- Theatrical release poster
- Directed by: Aaron Aites Audrey Ewell
- Produced by: Aaron Aites Tyler Brodie Audrey Ewell Gill Holland Frederick Howard
- Starring: Gylve "Fenriz" Nagell Varg "Count Grishnackh" Vikernes Jan Axel "Hellhammer" Blomberg Kjetil-Vidar "Frost" Haraldstad Harmony Korine Bjarne Melgaard Kristoffer "Garm" Rygg Bård "Faust" Eithun
- Cinematography: Audrey Ewell Odd Reinhardt Nicolaysen
- Edited by: Andrew Ford
- Production companies: Artists Public Domain Field Pictures The Group Entertainment
- Distributed by: Variance Films
- Release dates: October 31, 2008 (AFI Film Festival); December 4, 2009 (United States);
- Running time: 93 minutes
- Country: United States
- Language: English

= Until the Light Takes Us =

2008 film by Aaron Aites

Until the Light Takes Us is a 2008 American documentary film about early Norwegian black metal, directed by Aaron Aites and Audrey Ewell. The film premiered at the AFI Film Festival in 2008, a year before it was released in theaters.

== Featured interviewees ==
- Gylve "Fenriz" Nagell (Darkthrone)
- Varg "Count Grishnackh" Vikernes (Burzum, Mayhem)
- Jan Axel "Hellhammer" Blomberg (Mayhem)
- Olve "Abbath" Eikemo (Immortal)
- Harald "Demonaz" Nævdal (Immortal)
- Bjarne Melgaard (visual artist)
- Kristoffer "Garm" Rygg (Ulver, Arcturus)
- Kjetil "Frost" Haraldstad (Satyricon, 1349, Keep of Kalessin)
- Bård "Faust" Eithun (Emperor) – Eithun chose to appear as a silhouette, with his voice distorted

Archival footage
- Øystein "Euronymous" Aarseth (died in 1993) (Mayhem)
- Per "Dead" Ohlin (died in 1991) (Mayhem)
- Snorre "Blackthorn" Ruch (Thorns, Mayhem)

== Release ==
Variance Films acquired the theatrical rights to the film in the U.S. and released it in New York City on December 4, 2009. The film grossed $7,246 on a single screen in its first week, the second highest per-screen gross of any debuting film at the time (behind Up in the Air).

=== Reception ===
Until the Light Takes Us received a 54 out of 100 score on Metacritic and a 46% approval rating on Rotten Tomatoes.

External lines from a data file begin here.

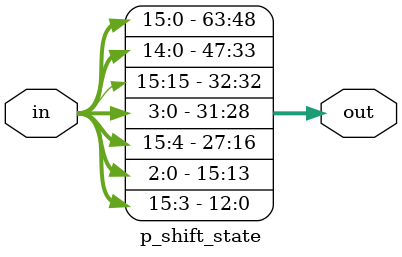
<source format=v>
module p_shift_state(
        in,
        out
        );
  input[63:0] in;
  output[63:0] out;

  assign out = {in[15:0],in[14:0],in[15],in[3:0],in[15:4],in[2:0],in[15:3]};

endmodule	

</source>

Andrew O'Hehir of Salon.com called the film "crafty and compelling". Nick Pinkerton of The Village Voice wrote, "The filmmakers seem cowed into obeisance by their subjects. Varg's last onscreen appearance is accompanied by a montage fitting a schoolyard crush, and the film's title is the translation of Burzum's fourth album, Hvis lyset tar oss. [...] [the film] arrives a decade too late to add much."

==See also==
- Lords of Chaos: The Bloody Rise of the Satanic Metal Underground brings into focus the church burning and murders that occurred around 1993.
- Lords of Chaos, a dramatization of some events in the Norwegian black metal scene.
- Metal: A Headbanger's Journey, a documentary film discussing the traits and originators of some of metal's many subgenres, including Norwegian black metal.